» Data provided:
——————

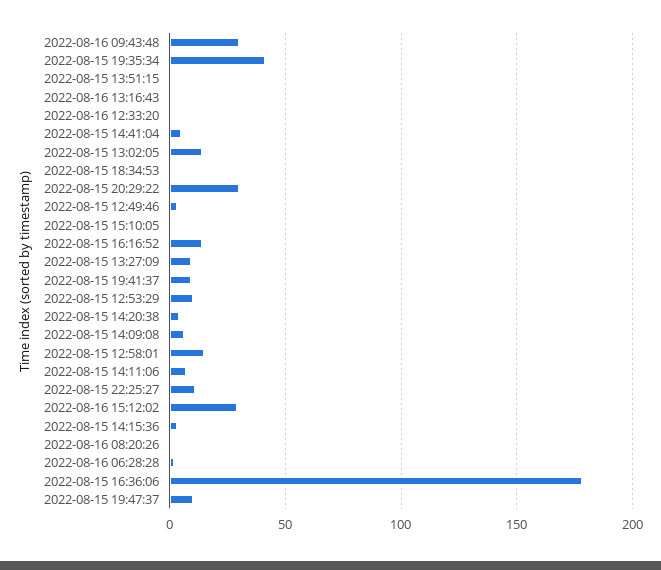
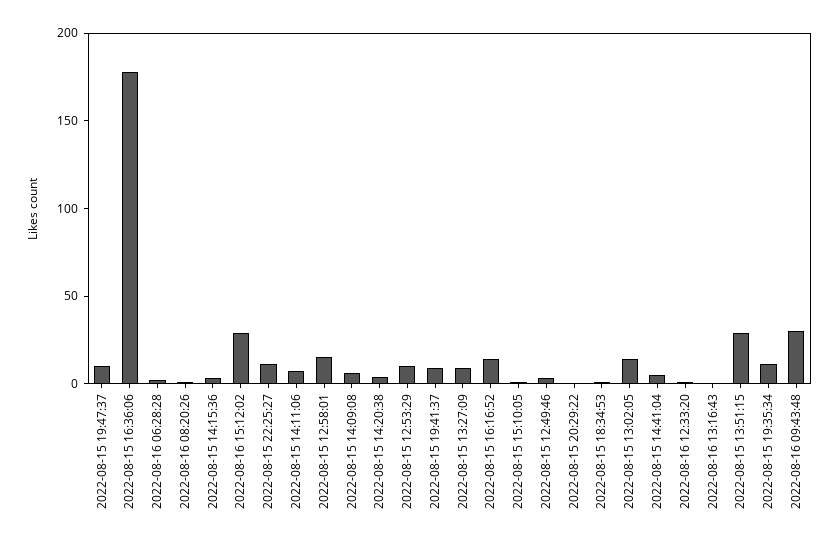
2022-08-15 19:35:34: 40 -> 10
2022-08-15 13:51:15: 0 -> 30
2022-08-15 20:29:22: 30 -> 0

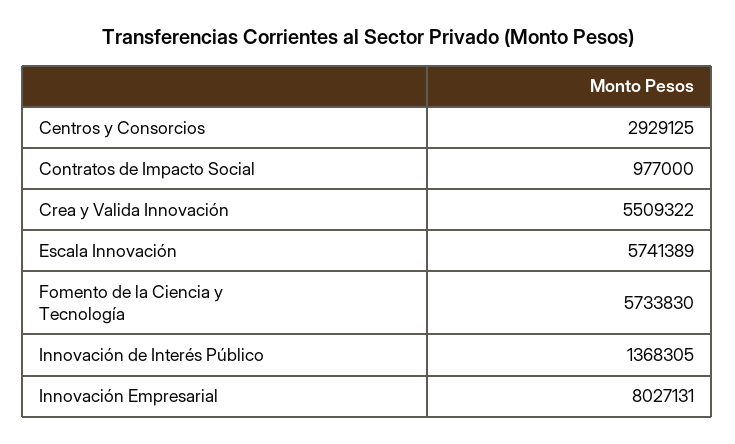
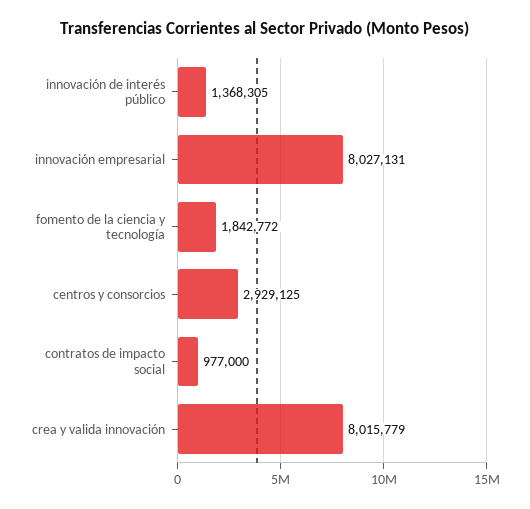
Crea y Valida Innovación: 5509322 -> 8015779
Escala Innovación: 5741389 -> none
Fomento de la Ciencia y Tecnología: 5733830 -> 1842772

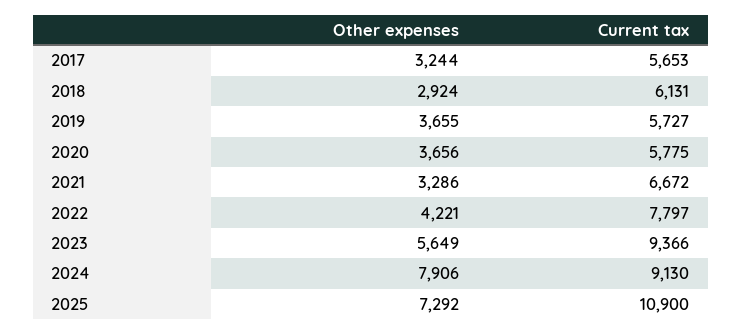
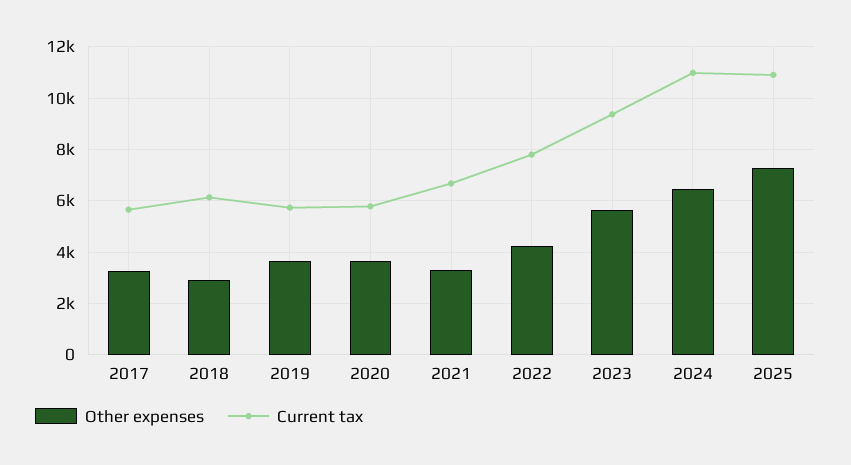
Other expenses, 2024: 7906 -> 6500
Current tax, 2024: 9130 -> 11000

——————

» Work instruction:
Reproduce every entry above exactly, and omit the pictures.

» Result for this task:
2022-08-15 19:35:34: 40 -> 10
2022-08-15 13:51:15: 0 -> 30
2022-08-15 20:29:22: 30 -> 0

Crea y Valida Innovación: 5509322 -> 8015779
Escala Innovación: 5741389 -> none
Fomento de la Ciencia y Tecnología: 5733830 -> 1842772

Other expenses, 2024: 7906 -> 6500
Current tax, 2024: 9130 -> 11000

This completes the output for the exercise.